*Work instructions*.
Retype the piece on investing in AIM-listed stocks word for word, from start to finish.

*Document text*.
>>>>>

This year, I am going to focus all of my attention on AIM (Alternative Investment Market) listed stocks. The AIM market was launched in 1995 in the UK and allows smaller companies raise money from investors without the regulatory burden and cost associated with listing on the main market.
Since inception, the performance of the AIM market has been very poor. From 1998 up to the end of April 2019, investors buying a basket of all AIM stocks as tracked by the FTSE AIM All Share Index have gained a paltry 7% while UK RPI inflation has increased by 74%. Investors would have slept better and made more money by simply leaving their money in the bank instead of investing in an index tracking AIM listed companies.
While most investors will look at this chart and recoil away from AIM listed companies, this is exactly the type of chart I like to see. Why? Because whenever investors have an automatic negative opinion of a stock simply because of where it is listed, it creates opportunities.
Also, Mifid II regulations will limit research from sell side analyst within banks and brokerage houses and will no longer be offered to asset managers for free. This research was previously bundled up for free with other services however, asset managers must now pay for such research separately. If asset managers choose to bring research in house, which some probably will do, this will reduce coverage of small and micro caps in the EU which could mean lower liquidity and more volatility. This will make some of the smaller overlooked stocks on the AIM even more overlooked which is great news for a stockpicker.

<<<<<

*Data records*.

>>>>>

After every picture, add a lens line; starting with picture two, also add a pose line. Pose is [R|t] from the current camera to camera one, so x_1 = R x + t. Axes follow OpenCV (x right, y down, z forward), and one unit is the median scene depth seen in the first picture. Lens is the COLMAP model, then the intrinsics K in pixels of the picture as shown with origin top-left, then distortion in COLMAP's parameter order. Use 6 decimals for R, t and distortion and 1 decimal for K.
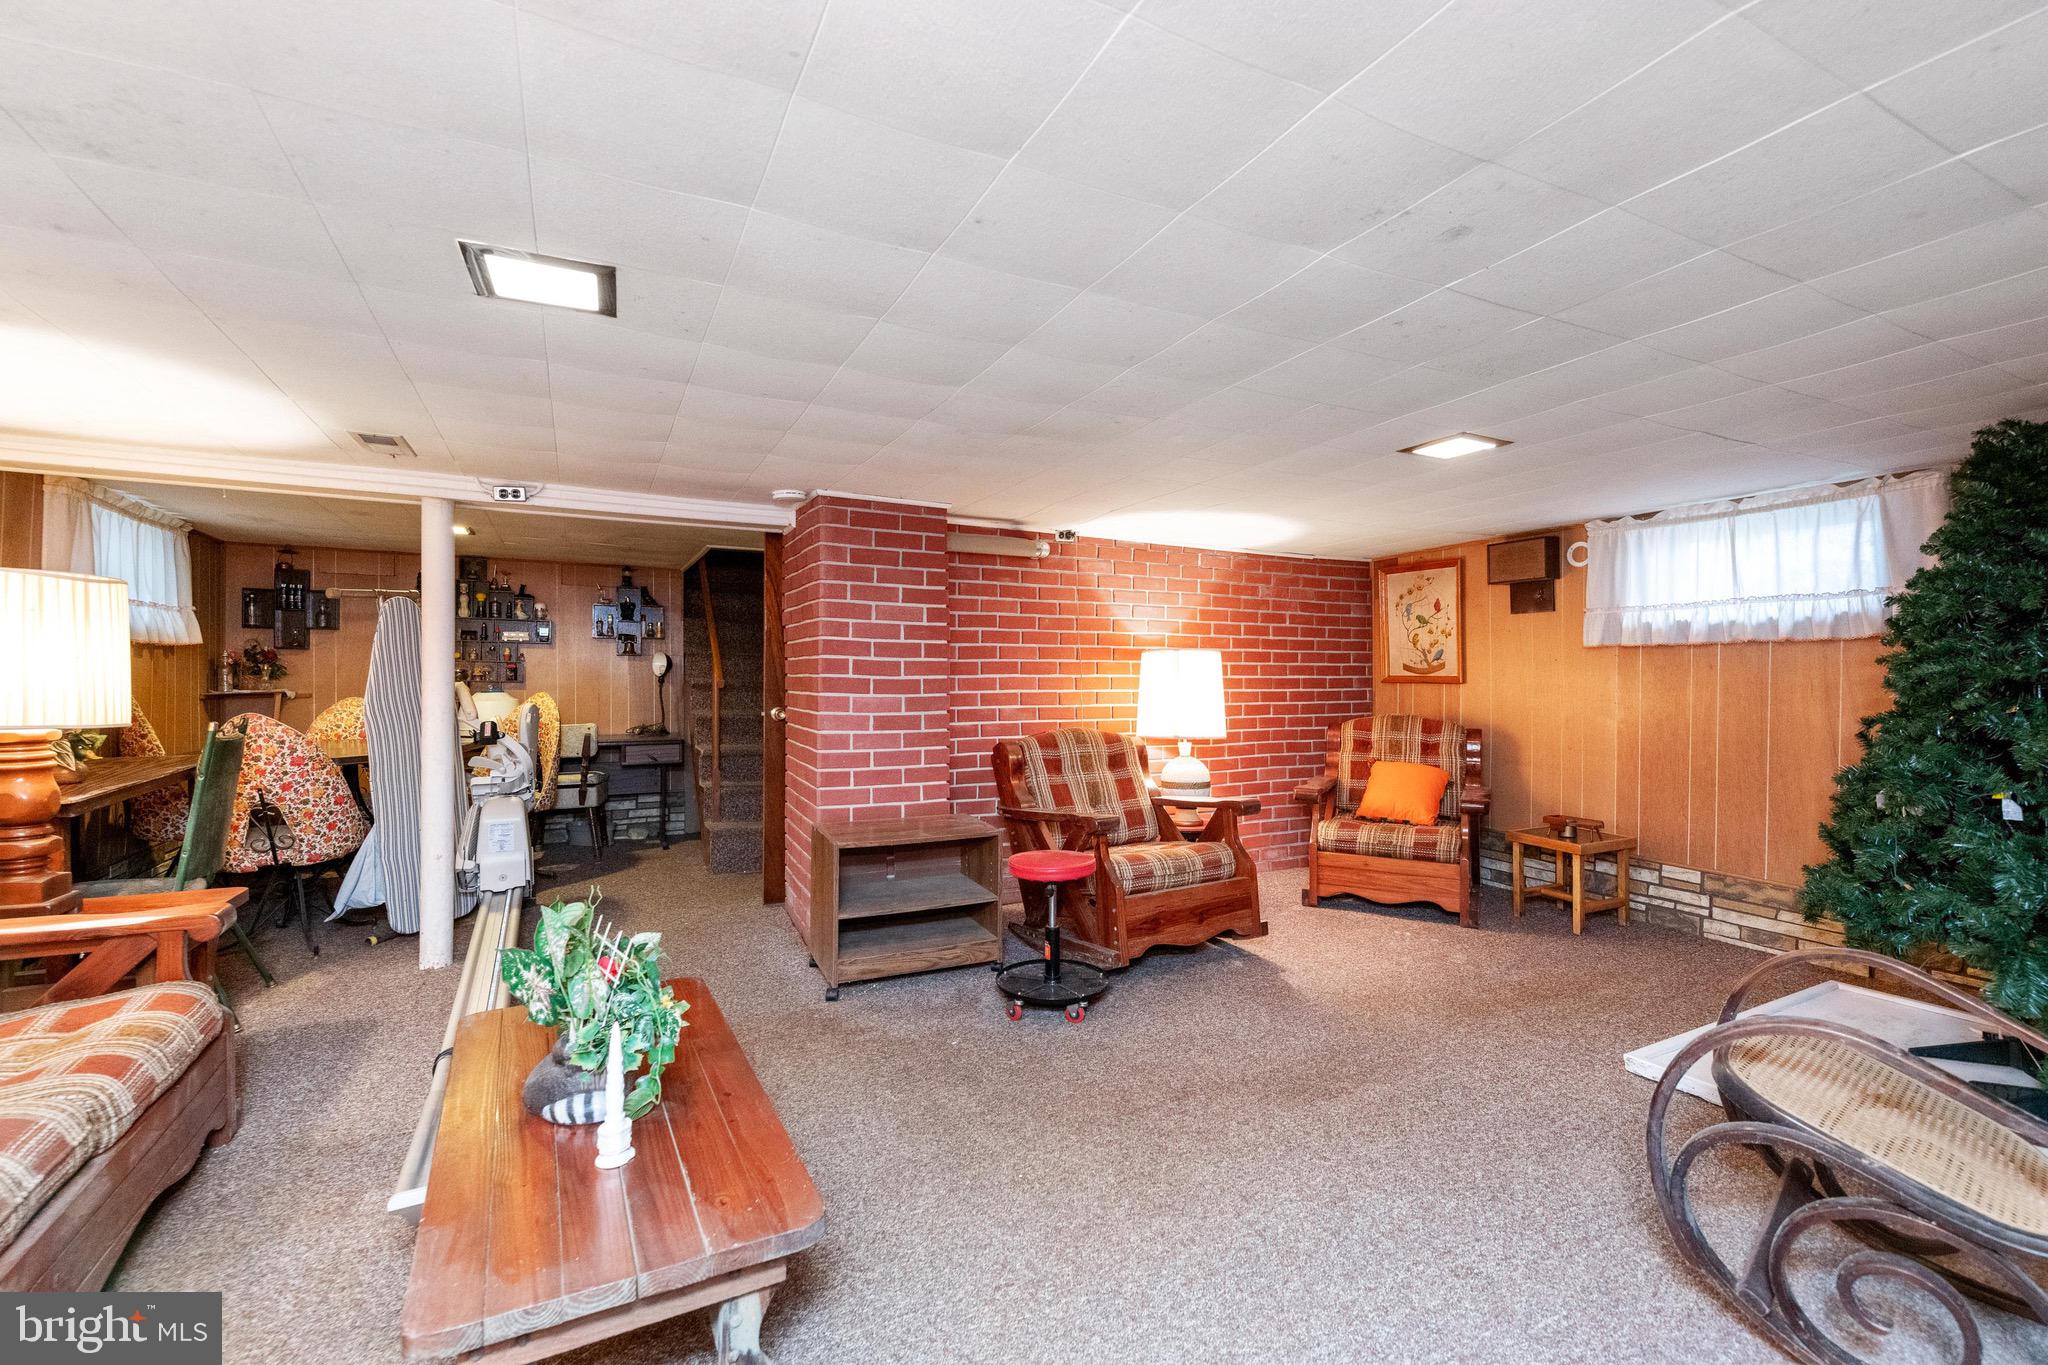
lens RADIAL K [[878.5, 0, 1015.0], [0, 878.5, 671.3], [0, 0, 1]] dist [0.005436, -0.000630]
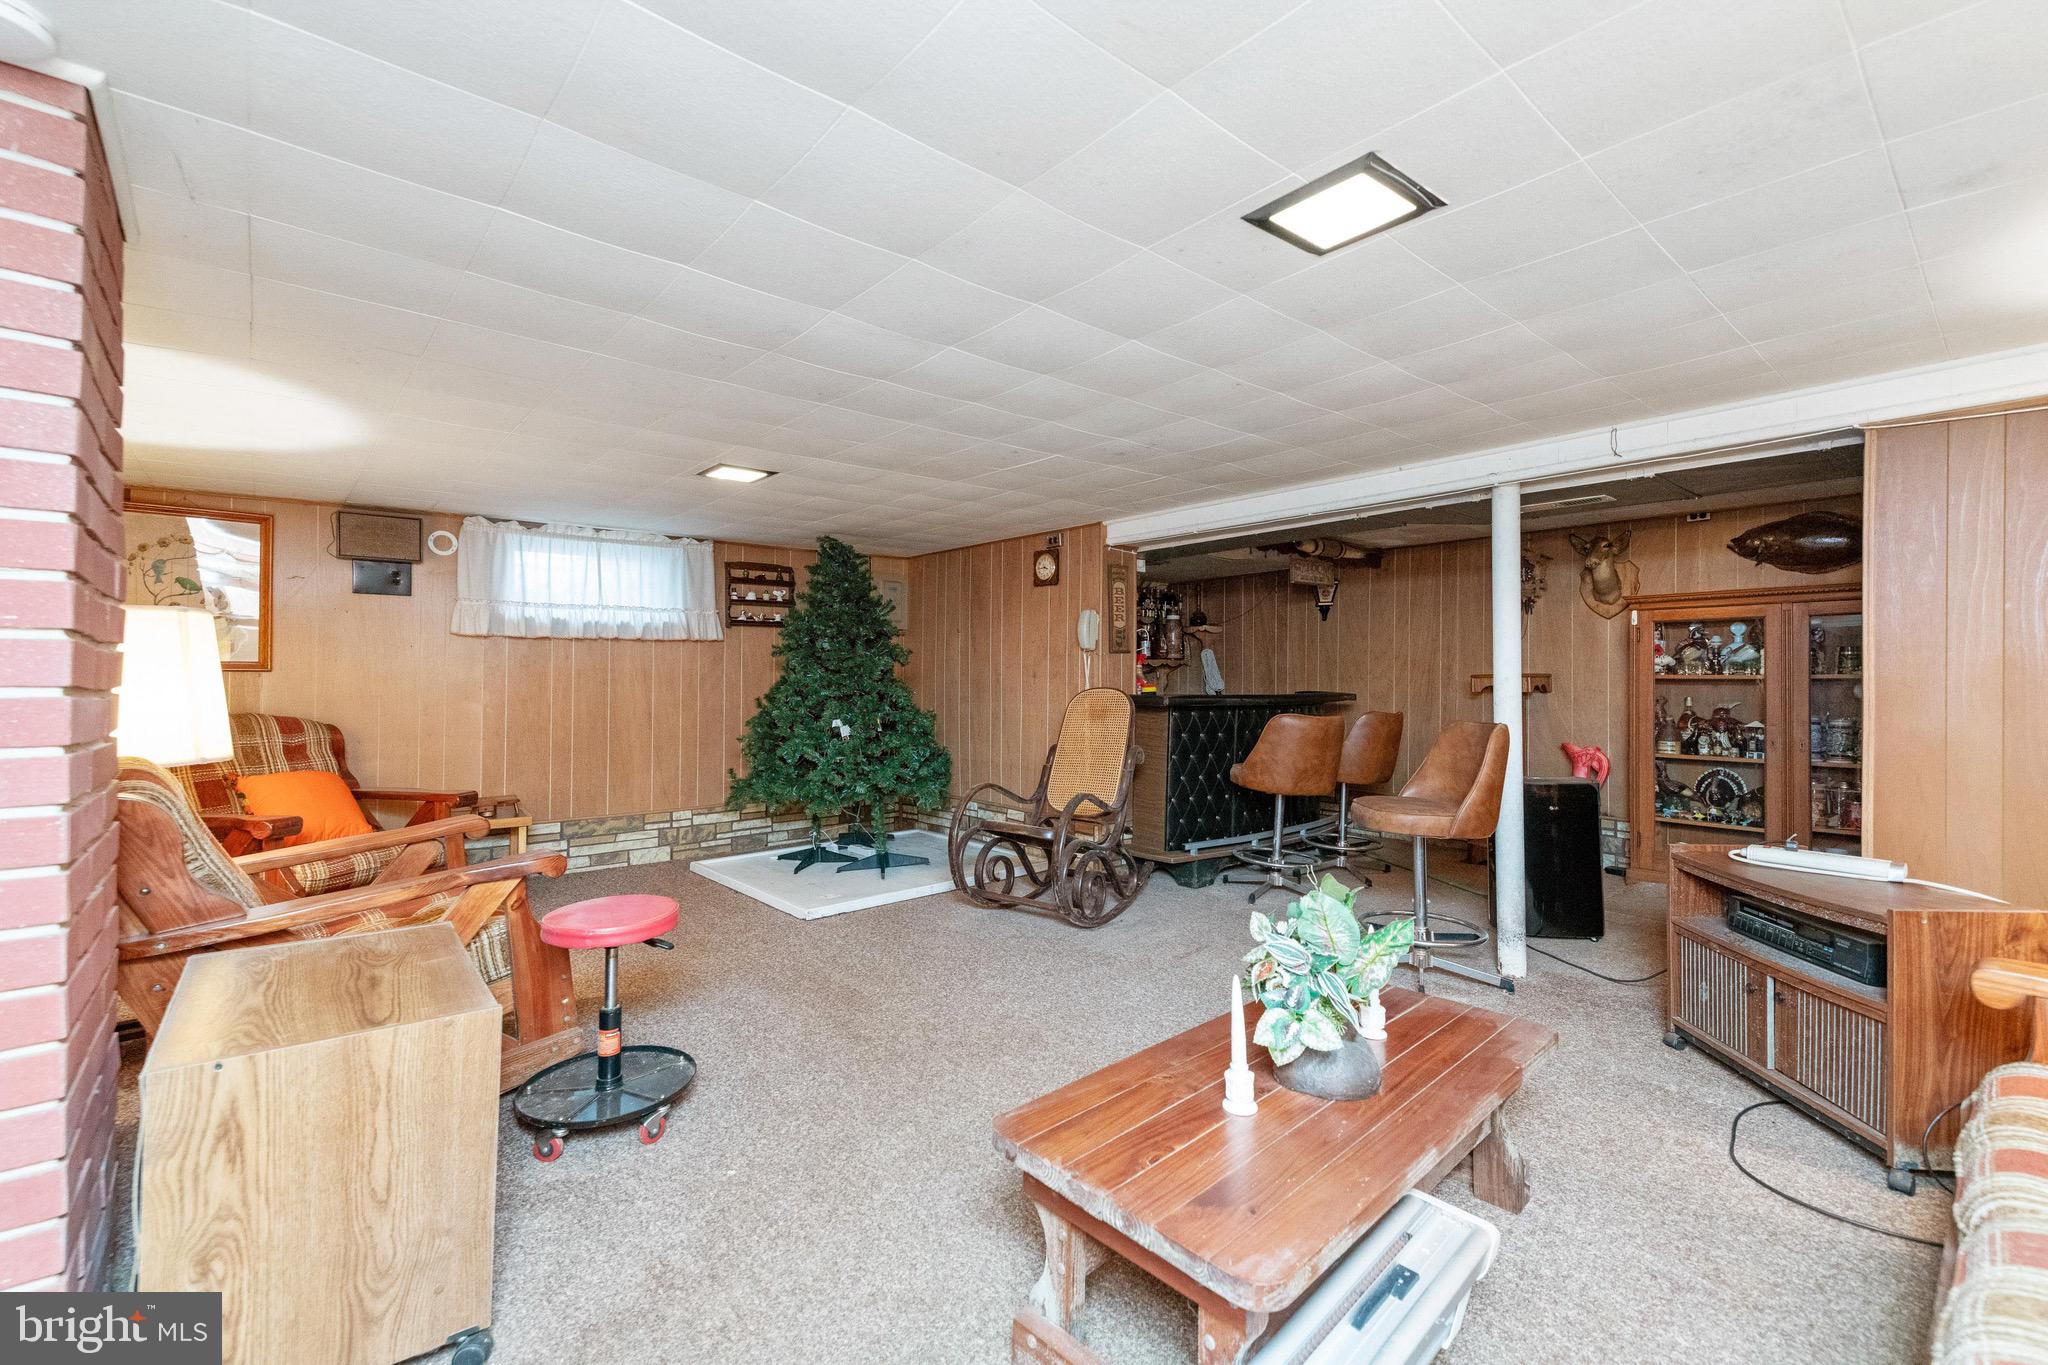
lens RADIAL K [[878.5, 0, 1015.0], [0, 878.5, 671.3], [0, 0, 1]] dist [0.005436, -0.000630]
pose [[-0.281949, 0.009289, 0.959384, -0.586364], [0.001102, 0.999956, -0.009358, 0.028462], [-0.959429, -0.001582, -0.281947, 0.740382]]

<<<<<
>>>>>

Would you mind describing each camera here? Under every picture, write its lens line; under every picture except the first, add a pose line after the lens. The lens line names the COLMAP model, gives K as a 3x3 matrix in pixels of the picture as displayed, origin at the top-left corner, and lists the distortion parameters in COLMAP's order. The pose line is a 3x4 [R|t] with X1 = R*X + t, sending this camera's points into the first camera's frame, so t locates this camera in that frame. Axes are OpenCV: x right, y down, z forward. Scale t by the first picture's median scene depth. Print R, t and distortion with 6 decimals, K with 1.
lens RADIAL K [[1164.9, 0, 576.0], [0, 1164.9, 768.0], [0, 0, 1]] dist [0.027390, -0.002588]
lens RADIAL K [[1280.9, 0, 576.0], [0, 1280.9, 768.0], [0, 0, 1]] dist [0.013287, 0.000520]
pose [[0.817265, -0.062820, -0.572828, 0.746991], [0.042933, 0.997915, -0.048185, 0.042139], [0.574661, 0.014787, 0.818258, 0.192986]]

<<<<<

*Result of this exercise*.
This year, I am going to focus all of my attention on AIM (Alternative Investment Market) listed stocks. The AIM market was launched in 1995 in the UK and allows smaller companies raise money from investors without the regulatory burden and cost associated with listing on the main market.
Since inception, the performance of the AIM market has been very poor. From 1998 up to the end of April 2019, investors buying a basket of all AIM stocks as tracked by the FTSE AIM All Share Index have gained a paltry 7% while UK RPI inflation has increased by 74%. Investors would have slept better and made more money by simply leaving their money in the bank instead of investing in an index tracking AIM listed companies.
While most investors will look at this chart and recoil away from AIM listed companies, this is exactly the type of chart I like to see. Why? Because whenever investors have an automatic negative opinion of a stock simply because of where it is listed, it creates opportunities.
Also, Mifid II regulations will limit research from sell side analyst within banks and brokerage houses and will no longer be offered to asset managers for free. This research was previously bundled up for free with other services however, asset managers must now pay for such research separately. If asset managers choose to bring research in house, which some probably will do, this will reduce coverage of small and micro caps in the EU which could mean lower liquidity and more volatility. This will make some of the smaller overlooked stocks on the AIM even more overlooked which is great news for a stockpicker.